今いちばん注目のお笑いコンビ、ニューヨーク

2019年からM-1グランプリで2回、キングオブコントで2回決勝に進出。
今、冠番組やレギュラー番組含むTVやネット番組はもちろん、YouTubeも話題。吉本の各劇場にも立ち続けている。

今年は、初めて賞レースにエントリーせずに、
自身として最大規模のキャパシティ、福岡・大阪・東京の3カ所で行う単独ライブにしっかり向きあうことを選んだ彼ら。
今までは、売れるために賞レースで”闘う”ことをずっと辞めずにきた彼らが、自分たちの”今やりたいこと”にbetし、勝つためではない、自分たちの満足のいく最高の作品を作り上げるため、挑んだ夏だった。


私は鬱病10年生、ようやく障害年金の受給にはこぎつけたものの、
まだまだエンタメや趣味にかけるお金は捻出できず、
地方住みも相まって会場に赴くことはおろか、自宅にいながらライブを視聴できる配信チケット(2000円)すら、買うことができずにいた。

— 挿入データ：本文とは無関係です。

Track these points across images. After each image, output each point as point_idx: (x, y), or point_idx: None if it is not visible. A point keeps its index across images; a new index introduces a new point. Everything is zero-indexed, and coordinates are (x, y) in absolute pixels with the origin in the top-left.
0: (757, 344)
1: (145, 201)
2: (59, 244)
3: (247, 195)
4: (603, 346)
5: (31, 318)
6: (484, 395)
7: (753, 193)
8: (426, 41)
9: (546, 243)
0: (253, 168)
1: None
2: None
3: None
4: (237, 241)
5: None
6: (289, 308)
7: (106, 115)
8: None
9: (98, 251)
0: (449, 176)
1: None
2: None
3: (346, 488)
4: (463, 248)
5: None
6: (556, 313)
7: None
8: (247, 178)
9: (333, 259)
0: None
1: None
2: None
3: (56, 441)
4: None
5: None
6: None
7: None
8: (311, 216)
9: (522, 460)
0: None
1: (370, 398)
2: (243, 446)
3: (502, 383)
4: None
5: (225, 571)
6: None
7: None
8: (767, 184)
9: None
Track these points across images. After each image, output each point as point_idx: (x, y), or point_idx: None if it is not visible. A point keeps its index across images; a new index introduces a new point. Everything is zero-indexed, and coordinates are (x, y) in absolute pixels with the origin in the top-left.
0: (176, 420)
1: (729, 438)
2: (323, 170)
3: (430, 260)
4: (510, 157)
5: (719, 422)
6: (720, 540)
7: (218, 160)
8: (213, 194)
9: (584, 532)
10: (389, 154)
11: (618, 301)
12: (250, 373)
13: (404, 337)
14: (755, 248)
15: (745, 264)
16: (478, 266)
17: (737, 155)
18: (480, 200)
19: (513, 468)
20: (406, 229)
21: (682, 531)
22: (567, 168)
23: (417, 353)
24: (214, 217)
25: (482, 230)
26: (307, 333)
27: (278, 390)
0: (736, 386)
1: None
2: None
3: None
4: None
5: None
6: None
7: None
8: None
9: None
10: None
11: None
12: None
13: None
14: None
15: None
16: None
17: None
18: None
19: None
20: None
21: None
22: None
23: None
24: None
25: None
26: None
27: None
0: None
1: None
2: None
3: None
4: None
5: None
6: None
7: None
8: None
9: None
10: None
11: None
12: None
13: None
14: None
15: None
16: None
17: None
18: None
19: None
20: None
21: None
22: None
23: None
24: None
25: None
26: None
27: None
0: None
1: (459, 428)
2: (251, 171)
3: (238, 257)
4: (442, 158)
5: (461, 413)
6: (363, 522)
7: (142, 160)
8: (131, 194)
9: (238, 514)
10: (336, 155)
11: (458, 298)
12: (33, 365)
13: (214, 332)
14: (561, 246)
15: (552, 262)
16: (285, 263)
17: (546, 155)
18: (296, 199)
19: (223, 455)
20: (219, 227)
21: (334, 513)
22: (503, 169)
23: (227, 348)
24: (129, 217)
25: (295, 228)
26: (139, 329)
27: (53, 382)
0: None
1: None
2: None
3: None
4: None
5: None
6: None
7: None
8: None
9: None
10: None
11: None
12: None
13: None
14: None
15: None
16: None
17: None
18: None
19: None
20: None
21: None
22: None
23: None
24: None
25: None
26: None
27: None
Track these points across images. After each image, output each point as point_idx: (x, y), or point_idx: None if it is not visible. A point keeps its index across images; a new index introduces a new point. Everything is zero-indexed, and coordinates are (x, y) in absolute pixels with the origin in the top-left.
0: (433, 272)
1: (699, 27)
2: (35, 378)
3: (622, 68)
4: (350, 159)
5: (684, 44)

今いちばん観たいものがみられない悔しさ、何度これまで経験してもやはり推しがいる故のこの苦しみとは、一生付き合うことになるのかと思っていたが、
とある方が私のnoteの記事にサポートをくださって、配信チケット購入のため背中を押してくださった。

※参考記事。


応援しているひとたちの”最高傑作”を、
おかげさまで私も観ることができて本当に嬉しかった。

私はもともとアーティストを追いかけていた人間なのだが、
お笑い芸人さんの単独ライブの配信を観ることができたというのは、
アーティストでいうところの、
”最新アルバムを聴くことができた”という感じなのだな、と。

現地に行けたひとたちにとってはまさに”LIVE参戦”できたということだけれど、
配信を観終えたとき私が感じたのは、待ちに待った、だいすきなアーティストのNEWアルバムを堪能できたときと、似たような感じの余韻に浸る自分。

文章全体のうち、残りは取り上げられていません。